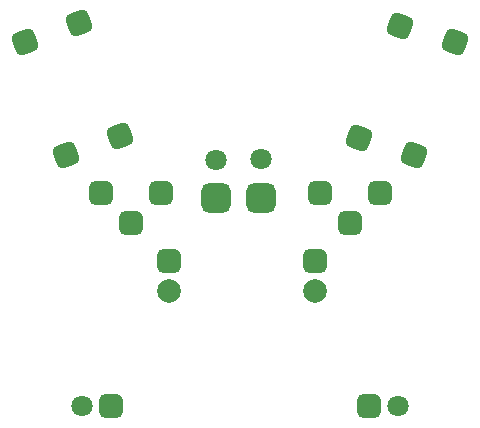
<source format=gbr>
%TF.GenerationSoftware,KiCad,Pcbnew,6.0.2+dfsg-1*%
%TF.CreationDate,2023-03-08T14:33:39+01:00*%
%TF.ProjectId,bunny,62756e6e-792e-46b6-9963-61645f706362,rev?*%
%TF.SameCoordinates,Original*%
%TF.FileFunction,Soldermask,Bot*%
%TF.FilePolarity,Negative*%
%FSLAX46Y46*%
G04 Gerber Fmt 4.6, Leading zero omitted, Abs format (unit mm)*
G04 Created by KiCad (PCBNEW 6.0.2+dfsg-1) date 2023-03-08 14:33:39*
%MOMM*%
%LPD*%
G01*
G04 APERTURE LIST*
G04 Aperture macros list*
%AMRoundRect*
0 Rectangle with rounded corners*
0 $1 Rounding radius*
0 $2 $3 $4 $5 $6 $7 $8 $9 X,Y pos of 4 corners*
0 Add a 4 corners polygon primitive as box body*
4,1,4,$2,$3,$4,$5,$6,$7,$8,$9,$2,$3,0*
0 Add four circle primitives for the rounded corners*
1,1,$1+$1,$2,$3*
1,1,$1+$1,$4,$5*
1,1,$1+$1,$6,$7*
1,1,$1+$1,$8,$9*
0 Add four rect primitives between the rounded corners*
20,1,$1+$1,$2,$3,$4,$5,0*
20,1,$1+$1,$4,$5,$6,$7,0*
20,1,$1+$1,$6,$7,$8,$9,0*
20,1,$1+$1,$8,$9,$2,$3,0*%
G04 Aperture macros list end*
%ADD10RoundRect,0.625000X0.625000X-0.625000X0.625000X0.625000X-0.625000X0.625000X-0.625000X-0.625000X0*%
%ADD11RoundRect,0.500000X0.500000X0.500000X-0.500000X0.500000X-0.500000X-0.500000X0.500000X-0.500000X0*%
%ADD12RoundRect,0.500000X-0.500000X-0.500000X0.500000X-0.500000X0.500000X0.500000X-0.500000X0.500000X0*%
%ADD13C,1.800000*%
%ADD14RoundRect,0.500000X-0.500000X0.500000X-0.500000X-0.500000X0.500000X-0.500000X0.500000X0.500000X0*%
%ADD15C,2.000000*%
%ADD16RoundRect,0.500000X-0.298836X0.640856X-0.640856X-0.298836X0.298836X-0.640856X0.640856X0.298836X0*%
%ADD17RoundRect,0.500000X-0.640856X0.298836X-0.298836X-0.640856X0.640856X-0.298836X0.298836X0.640856X0*%
G04 APERTURE END LIST*
D10*
%TO.C,J1*%
X144167500Y-67187500D03*
X147977500Y-67187500D03*
%TD*%
D11*
%TO.C,Q2*%
X158040000Y-66730000D03*
X155500000Y-69270000D03*
X152960000Y-66730000D03*
%TD*%
%TO.C,Q1*%
X139540000Y-66730000D03*
X137000000Y-69270000D03*
X134460000Y-66730000D03*
%TD*%
D12*
%TO.C,C2*%
X157100000Y-84800000D03*
D13*
X159600000Y-84800000D03*
%TD*%
D14*
%TO.C,D2*%
X152600000Y-72525000D03*
D15*
X152600000Y-75065000D03*
%TD*%
%TO.C,D1*%
X140200000Y-75065000D03*
D14*
X140200000Y-72525000D03*
%TD*%
D16*
%TO.C,R4*%
X164400000Y-54000000D03*
X160925075Y-63547277D03*
%TD*%
D17*
%TO.C,R1*%
X128000000Y-54000000D03*
X131474925Y-63547277D03*
%TD*%
D13*
%TO.C,*%
X144200000Y-64000000D03*
%TD*%
D16*
%TO.C,R3*%
X159800000Y-52600000D03*
X156325075Y-62147277D03*
%TD*%
D13*
%TO.C,*%
X148000000Y-63900000D03*
%TD*%
D17*
%TO.C,R2*%
X132600000Y-52400000D03*
X136074925Y-61947277D03*
%TD*%
D11*
%TO.C,C1*%
X135305113Y-84800000D03*
D13*
X132805113Y-84800000D03*
%TD*%
M02*

</source>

--------

> _YOUR GOAL_
Reproduce every record above exactly, but leave out the pictures.

> _SOLUTION BELOW_
<source format=gbr>
%TF.GenerationSoftware,KiCad,Pcbnew,6.0.2+dfsg-1*%
%TF.CreationDate,2023-03-08T14:33:39+01:00*%
%TF.ProjectId,bunny,62756e6e-792e-46b6-9963-61645f706362,rev?*%
%TF.SameCoordinates,Original*%
%TF.FileFunction,Soldermask,Bot*%
%TF.FilePolarity,Negative*%
%FSLAX46Y46*%
G04 Gerber Fmt 4.6, Leading zero omitted, Abs format (unit mm)*
G04 Created by KiCad (PCBNEW 6.0.2+dfsg-1) date 2023-03-08 14:33:39*
%MOMM*%
%LPD*%
G01*
G04 APERTURE LIST*
G04 Aperture macros list*
%AMRoundRect*
0 Rectangle with rounded corners*
0 $1 Rounding radius*
0 $2 $3 $4 $5 $6 $7 $8 $9 X,Y pos of 4 corners*
0 Add a 4 corners polygon primitive as box body*
4,1,4,$2,$3,$4,$5,$6,$7,$8,$9,$2,$3,0*
0 Add four circle primitives for the rounded corners*
1,1,$1+$1,$2,$3*
1,1,$1+$1,$4,$5*
1,1,$1+$1,$6,$7*
1,1,$1+$1,$8,$9*
0 Add four rect primitives between the rounded corners*
20,1,$1+$1,$2,$3,$4,$5,0*
20,1,$1+$1,$4,$5,$6,$7,0*
20,1,$1+$1,$6,$7,$8,$9,0*
20,1,$1+$1,$8,$9,$2,$3,0*%
G04 Aperture macros list end*
%ADD10RoundRect,0.625000X0.625000X-0.625000X0.625000X0.625000X-0.625000X0.625000X-0.625000X-0.625000X0*%
%ADD11RoundRect,0.500000X0.500000X0.500000X-0.500000X0.500000X-0.500000X-0.500000X0.500000X-0.500000X0*%
%ADD12RoundRect,0.500000X-0.500000X-0.500000X0.500000X-0.500000X0.500000X0.500000X-0.500000X0.500000X0*%
%ADD13C,1.800000*%
%ADD14RoundRect,0.500000X-0.500000X0.500000X-0.500000X-0.500000X0.500000X-0.500000X0.500000X0.500000X0*%
%ADD15C,2.000000*%
%ADD16RoundRect,0.500000X-0.298836X0.640856X-0.640856X-0.298836X0.298836X-0.640856X0.640856X0.298836X0*%
%ADD17RoundRect,0.500000X-0.640856X0.298836X-0.298836X-0.640856X0.640856X-0.298836X0.298836X0.640856X0*%
G04 APERTURE END LIST*
D10*
%TO.C,J1*%
X144167500Y-67187500D03*
X147977500Y-67187500D03*
%TD*%
D11*
%TO.C,Q2*%
X158040000Y-66730000D03*
X155500000Y-69270000D03*
X152960000Y-66730000D03*
%TD*%
%TO.C,Q1*%
X139540000Y-66730000D03*
X137000000Y-69270000D03*
X134460000Y-66730000D03*
%TD*%
D12*
%TO.C,C2*%
X157100000Y-84800000D03*
D13*
X159600000Y-84800000D03*
%TD*%
D14*
%TO.C,D2*%
X152600000Y-72525000D03*
D15*
X152600000Y-75065000D03*
%TD*%
%TO.C,D1*%
X140200000Y-75065000D03*
D14*
X140200000Y-72525000D03*
%TD*%
D16*
%TO.C,R4*%
X164400000Y-54000000D03*
X160925075Y-63547277D03*
%TD*%
D17*
%TO.C,R1*%
X128000000Y-54000000D03*
X131474925Y-63547277D03*
%TD*%
D13*
%TO.C,*%
X144200000Y-64000000D03*
%TD*%
D16*
%TO.C,R3*%
X159800000Y-52600000D03*
X156325075Y-62147277D03*
%TD*%
D13*
%TO.C,*%
X148000000Y-63900000D03*
%TD*%
D17*
%TO.C,R2*%
X132600000Y-52400000D03*
X136074925Y-61947277D03*
%TD*%
D11*
%TO.C,C1*%
X135305113Y-84800000D03*
D13*
X132805113Y-84800000D03*
%TD*%
M02*

</source>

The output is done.